§ **EXERCISE AIM**
Revise everything from the start of the items down to the line containing "collectors: R. M. King & R. Garvey", changing "locality" to "site" and keeping everything else the same. Return only those lines.

§ **RECORDS FOR PROCESSING**

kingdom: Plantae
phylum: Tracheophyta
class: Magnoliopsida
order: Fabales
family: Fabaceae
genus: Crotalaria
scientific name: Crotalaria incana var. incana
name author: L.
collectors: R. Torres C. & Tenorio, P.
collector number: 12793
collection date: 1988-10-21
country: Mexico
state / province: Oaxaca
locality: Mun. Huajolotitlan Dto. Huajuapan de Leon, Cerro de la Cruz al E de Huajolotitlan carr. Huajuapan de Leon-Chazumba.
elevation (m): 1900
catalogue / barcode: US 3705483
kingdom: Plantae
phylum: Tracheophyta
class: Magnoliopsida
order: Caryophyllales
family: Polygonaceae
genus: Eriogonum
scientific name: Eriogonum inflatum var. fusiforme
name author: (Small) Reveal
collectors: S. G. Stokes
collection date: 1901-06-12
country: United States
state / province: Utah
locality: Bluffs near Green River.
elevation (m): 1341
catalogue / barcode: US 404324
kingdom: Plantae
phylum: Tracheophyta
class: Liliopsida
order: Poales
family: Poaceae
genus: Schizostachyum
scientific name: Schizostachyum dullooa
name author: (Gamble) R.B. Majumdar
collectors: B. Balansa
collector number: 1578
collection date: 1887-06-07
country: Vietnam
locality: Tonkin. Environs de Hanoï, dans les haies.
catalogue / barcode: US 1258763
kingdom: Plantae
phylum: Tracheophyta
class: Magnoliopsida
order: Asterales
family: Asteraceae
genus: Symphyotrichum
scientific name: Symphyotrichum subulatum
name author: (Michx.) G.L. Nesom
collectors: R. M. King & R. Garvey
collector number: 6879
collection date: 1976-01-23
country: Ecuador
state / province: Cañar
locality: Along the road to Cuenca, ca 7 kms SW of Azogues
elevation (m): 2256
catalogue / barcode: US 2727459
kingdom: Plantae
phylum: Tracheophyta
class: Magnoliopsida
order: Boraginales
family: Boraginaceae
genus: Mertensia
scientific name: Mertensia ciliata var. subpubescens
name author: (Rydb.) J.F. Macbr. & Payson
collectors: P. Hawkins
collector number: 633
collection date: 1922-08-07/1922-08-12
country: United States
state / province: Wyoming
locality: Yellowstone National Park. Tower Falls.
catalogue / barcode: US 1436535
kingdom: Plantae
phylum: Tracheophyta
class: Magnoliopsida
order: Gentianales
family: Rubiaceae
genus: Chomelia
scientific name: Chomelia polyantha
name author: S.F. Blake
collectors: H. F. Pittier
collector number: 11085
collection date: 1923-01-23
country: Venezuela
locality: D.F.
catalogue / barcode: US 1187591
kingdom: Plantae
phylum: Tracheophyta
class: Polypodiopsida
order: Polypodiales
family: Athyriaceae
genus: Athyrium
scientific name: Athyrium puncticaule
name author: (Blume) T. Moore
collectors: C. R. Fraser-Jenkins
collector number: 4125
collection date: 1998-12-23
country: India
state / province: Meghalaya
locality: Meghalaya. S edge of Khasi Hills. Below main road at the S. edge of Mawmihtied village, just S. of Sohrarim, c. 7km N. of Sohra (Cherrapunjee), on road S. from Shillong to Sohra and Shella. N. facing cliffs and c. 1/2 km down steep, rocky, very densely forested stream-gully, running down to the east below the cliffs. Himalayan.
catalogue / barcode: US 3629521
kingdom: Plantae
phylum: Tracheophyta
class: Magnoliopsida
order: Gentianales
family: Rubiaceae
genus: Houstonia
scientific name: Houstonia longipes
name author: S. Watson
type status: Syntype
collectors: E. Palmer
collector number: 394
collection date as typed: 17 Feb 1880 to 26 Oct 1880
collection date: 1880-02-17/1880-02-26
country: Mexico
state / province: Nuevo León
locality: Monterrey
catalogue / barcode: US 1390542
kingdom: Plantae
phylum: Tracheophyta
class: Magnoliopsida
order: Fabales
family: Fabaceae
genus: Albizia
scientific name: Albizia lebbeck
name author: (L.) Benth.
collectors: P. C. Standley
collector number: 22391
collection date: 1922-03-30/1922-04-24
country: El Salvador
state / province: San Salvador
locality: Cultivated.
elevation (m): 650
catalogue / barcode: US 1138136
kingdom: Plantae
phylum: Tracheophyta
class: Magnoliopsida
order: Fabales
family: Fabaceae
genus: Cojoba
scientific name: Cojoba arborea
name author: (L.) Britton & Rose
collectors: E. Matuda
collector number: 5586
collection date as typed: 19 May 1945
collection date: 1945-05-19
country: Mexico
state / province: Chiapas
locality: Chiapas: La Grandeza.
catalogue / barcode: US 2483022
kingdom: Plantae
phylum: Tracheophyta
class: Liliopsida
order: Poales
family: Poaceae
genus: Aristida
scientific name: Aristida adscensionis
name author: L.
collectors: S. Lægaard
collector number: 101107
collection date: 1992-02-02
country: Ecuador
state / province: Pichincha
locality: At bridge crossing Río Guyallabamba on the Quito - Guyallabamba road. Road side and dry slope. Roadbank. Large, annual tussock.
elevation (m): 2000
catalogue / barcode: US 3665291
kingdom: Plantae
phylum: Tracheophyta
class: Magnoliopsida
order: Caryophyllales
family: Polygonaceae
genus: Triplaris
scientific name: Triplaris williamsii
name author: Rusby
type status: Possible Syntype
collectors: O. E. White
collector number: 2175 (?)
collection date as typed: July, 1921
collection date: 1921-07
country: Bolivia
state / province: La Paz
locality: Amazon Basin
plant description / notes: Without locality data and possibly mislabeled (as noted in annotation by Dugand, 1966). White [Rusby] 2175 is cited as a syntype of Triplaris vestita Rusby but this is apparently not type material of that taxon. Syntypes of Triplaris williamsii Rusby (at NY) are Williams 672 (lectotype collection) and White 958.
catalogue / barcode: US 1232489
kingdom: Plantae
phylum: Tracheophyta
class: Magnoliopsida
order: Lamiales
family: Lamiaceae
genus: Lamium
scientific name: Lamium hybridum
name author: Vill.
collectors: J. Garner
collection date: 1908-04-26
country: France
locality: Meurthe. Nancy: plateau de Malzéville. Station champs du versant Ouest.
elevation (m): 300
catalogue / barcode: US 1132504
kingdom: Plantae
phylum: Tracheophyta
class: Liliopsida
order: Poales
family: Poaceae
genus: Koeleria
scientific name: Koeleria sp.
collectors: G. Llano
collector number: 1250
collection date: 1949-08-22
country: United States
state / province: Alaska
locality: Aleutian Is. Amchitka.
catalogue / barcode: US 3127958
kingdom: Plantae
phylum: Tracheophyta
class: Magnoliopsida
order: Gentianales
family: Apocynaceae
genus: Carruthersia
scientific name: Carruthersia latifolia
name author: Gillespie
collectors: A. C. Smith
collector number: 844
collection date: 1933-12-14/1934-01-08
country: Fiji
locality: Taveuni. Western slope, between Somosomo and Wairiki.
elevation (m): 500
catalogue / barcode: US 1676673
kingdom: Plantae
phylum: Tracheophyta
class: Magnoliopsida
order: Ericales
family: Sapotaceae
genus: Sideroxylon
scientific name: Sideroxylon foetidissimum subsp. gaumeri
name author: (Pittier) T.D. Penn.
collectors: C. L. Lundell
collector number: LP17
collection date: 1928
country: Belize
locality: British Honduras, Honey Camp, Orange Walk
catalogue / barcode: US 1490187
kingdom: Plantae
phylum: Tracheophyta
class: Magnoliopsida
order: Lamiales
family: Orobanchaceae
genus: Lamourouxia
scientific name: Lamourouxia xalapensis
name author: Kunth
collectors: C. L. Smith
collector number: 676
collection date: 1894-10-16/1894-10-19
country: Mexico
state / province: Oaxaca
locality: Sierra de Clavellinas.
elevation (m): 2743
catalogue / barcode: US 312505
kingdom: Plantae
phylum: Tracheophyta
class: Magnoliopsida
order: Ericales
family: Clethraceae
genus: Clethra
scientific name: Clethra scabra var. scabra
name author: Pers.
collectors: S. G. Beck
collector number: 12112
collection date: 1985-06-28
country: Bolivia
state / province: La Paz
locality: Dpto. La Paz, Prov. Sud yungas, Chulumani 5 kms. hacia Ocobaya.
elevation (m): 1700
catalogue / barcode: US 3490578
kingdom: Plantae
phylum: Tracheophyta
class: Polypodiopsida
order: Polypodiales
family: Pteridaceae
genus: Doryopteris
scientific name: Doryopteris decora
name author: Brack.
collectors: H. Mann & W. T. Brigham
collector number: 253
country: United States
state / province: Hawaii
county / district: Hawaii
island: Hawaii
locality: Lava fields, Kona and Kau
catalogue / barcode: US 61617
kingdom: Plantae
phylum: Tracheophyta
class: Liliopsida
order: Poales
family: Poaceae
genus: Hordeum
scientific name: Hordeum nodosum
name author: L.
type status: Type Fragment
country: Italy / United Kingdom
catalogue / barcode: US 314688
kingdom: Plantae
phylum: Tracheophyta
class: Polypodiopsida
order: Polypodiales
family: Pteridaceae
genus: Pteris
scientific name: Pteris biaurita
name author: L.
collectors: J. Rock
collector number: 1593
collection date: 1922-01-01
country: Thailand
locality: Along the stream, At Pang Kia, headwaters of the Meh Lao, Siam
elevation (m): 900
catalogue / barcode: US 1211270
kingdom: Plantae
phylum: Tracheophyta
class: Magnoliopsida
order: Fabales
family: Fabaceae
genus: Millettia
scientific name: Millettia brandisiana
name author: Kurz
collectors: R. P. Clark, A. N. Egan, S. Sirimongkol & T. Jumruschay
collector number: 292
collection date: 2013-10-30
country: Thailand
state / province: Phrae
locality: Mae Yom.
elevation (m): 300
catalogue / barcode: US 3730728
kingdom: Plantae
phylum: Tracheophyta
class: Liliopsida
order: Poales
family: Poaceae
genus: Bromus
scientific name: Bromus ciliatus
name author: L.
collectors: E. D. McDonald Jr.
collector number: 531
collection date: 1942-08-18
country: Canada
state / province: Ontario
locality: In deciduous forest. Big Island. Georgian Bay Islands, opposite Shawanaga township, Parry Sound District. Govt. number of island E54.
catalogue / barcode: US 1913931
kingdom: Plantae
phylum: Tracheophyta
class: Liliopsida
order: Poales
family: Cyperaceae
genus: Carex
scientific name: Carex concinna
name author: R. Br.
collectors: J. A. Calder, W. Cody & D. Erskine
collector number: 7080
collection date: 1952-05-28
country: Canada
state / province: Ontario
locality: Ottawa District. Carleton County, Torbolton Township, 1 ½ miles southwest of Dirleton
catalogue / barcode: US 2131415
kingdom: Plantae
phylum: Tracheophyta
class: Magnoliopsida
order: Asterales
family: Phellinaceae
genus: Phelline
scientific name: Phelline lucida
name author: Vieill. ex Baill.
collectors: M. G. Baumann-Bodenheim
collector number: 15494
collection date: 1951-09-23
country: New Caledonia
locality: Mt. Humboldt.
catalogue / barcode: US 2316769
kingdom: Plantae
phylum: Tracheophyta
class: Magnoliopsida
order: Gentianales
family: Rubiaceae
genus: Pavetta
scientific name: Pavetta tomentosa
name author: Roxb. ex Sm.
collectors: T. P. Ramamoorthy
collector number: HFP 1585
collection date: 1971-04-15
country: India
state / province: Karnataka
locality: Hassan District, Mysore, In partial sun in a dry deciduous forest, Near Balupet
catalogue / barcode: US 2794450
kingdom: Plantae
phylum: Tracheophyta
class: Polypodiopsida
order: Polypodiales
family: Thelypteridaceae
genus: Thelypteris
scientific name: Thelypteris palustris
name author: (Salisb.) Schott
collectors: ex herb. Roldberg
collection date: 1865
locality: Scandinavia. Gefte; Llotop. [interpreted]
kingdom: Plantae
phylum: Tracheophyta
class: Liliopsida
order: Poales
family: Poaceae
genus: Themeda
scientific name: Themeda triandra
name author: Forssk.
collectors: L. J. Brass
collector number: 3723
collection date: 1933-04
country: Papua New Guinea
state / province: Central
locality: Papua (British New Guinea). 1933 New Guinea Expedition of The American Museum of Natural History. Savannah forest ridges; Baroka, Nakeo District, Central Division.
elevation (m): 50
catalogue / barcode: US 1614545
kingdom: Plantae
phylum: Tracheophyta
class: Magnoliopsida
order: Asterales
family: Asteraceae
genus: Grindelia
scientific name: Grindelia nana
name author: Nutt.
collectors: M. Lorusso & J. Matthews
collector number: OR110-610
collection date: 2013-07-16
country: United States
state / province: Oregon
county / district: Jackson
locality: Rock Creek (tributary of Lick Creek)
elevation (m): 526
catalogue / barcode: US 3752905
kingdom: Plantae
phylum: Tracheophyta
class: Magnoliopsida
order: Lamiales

§ **TASK ANSWER**
kingdom: Plantae
phylum: Tracheophyta
class: Magnoliopsida
order: Fabales
family: Fabaceae
genus: Crotalaria
scientific name: Crotalaria incana var. incana
name author: L.
collectors: R. Torres C. & Tenorio, P.
collector number: 12793
collection date: 1988-10-21
country: Mexico
state / province: Oaxaca
site: Mun. Huajolotitlan Dto. Huajuapan de Leon, Cerro de la Cruz al E de Huajolotitlan carr. Huajuapan de Leon-Chazumba.
elevation (m): 1900
catalogue / barcode: US 3705483
kingdom: Plantae
phylum: Tracheophyta
class: Magnoliopsida
order: Caryophyllales
family: Polygonaceae
genus: Eriogonum
scientific name: Eriogonum inflatum var. fusiforme
name author: (Small) Reveal
collectors: S. G. Stokes
collection date: 1901-06-12
country: United States
state / province: Utah
site: Bluffs near Green River.
elevation (m): 1341
catalogue / barcode: US 404324
kingdom: Plantae
phylum: Tracheophyta
class: Liliopsida
order: Poales
family: Poaceae
genus: Schizostachyum
scientific name: Schizostachyum dullooa
name author: (Gamble) R.B. Majumdar
collectors: B. Balansa
collector number: 1578
collection date: 1887-06-07
country: Vietnam
site: Tonkin. Environs de Hanoï, dans les haies.
catalogue / barcode: US 1258763
kingdom: Plantae
phylum: Tracheophyta
class: Magnoliopsida
order: Asterales
family: Asteraceae
genus: Symphyotrichum
scientific name: Symphyotrichum subulatum
name author: (Michx.) G.L. Nesom
collectors: R. M. King & R. Garvey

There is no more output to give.